Projeto do vereador Breno Mendes cria rede integrada de resposta rápida e transforma comoção em política pública efetiva
Poucos dias após o assassinato brutal da professora Juliana Mattos, crime que chocou Rondônia e reacendeu o debate sobre a escalada da violência contra mulheres, a Câmara Municipal de Porto Velho aprovou um projeto de lei que busca atacar o problema antes que ele termine em tragédia. De autoria do vereador Breno Mendes, o texto institui o Protocolo Municipal de Prevenção ao Feminicídio – Protocolo Juliana Mattos, criando uma estrutura permanente de atuação integrada entre os órgãos públicos.

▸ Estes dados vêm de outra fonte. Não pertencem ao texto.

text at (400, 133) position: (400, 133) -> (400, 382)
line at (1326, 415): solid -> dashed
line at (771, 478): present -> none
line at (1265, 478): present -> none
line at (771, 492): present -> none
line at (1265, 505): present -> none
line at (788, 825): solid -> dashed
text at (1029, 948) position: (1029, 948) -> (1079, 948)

Segundo o autor, a proposta rompe com medidas meramente simbólicas e estabelece procedimentos operacionais obrigatórios, com resposta rápida e coordenação entre as áreas de assistência social, saúde, educação e segurança pública.
“A proposta deixa de lado ações simbólicas e cria mecanismos reais para impedir que ameaças evoluam para o feminicídio”, destacou Breno Mendes.
Rede integrada e resposta antes da tragédia
O protocolo aprovado prevê uma série de medidas práticas, entre elas triagem e classificação de risco, plano individual de segurança para vítimas, encaminhamento imediato aos órgãos competentes, além da adoção de protocolos obrigatórios em escolas e universidades, canais de denúncia e acolhimento, capacitação contínua de servidores públicos e a criação de um Comitê Intersetorial Permanente.
O texto também institui o Selo “Instituição Parceira Contra o Feminicídio”, voltado a órgãos e entidades que adotem práticas efetivas de prevenção, e cria o Dia Municipal de Combate ao Feminicídio, fixado em 6 de fevereiro, data do crime que vitimou a professora Juliana Mattos em seu local de trabalho.
Combate à desarticulação institucional
Para Breno Mendes, o principal foco do protocolo é enfrentar um problema histórico: a falta de coordenação entre os órgãos públicos. “Não adianta lamentar depois. Se o poder público não agir antes, a violência escala e termina em morte. O Protocolo Juliana Mattos organiza a rede, cria responsabilidade clara e obriga o município a responder rápido. É prevenção real, não discurso”, afirmou.
O vereador ressaltou ainda que a iniciativa cria uma espécie de blindagem institucional preventiva, ao estabelecer deveres claros, fluxos de atendimento e responsabilização do poder público. “O protocolo busca corrigir justamente esse ponto crítico. Porto Velho pode se tornar um dos primeiros municípios do país a adotar uma política municipal integrada e específica de prevenção ao feminicídio, saindo da comoção para a execução prática”, concluiu.
A aprovação da lei representa um marco no enfrentamento à violência contra a mulher na capital rondoniense, ao transformar indignação social em política pública estruturada e permanente.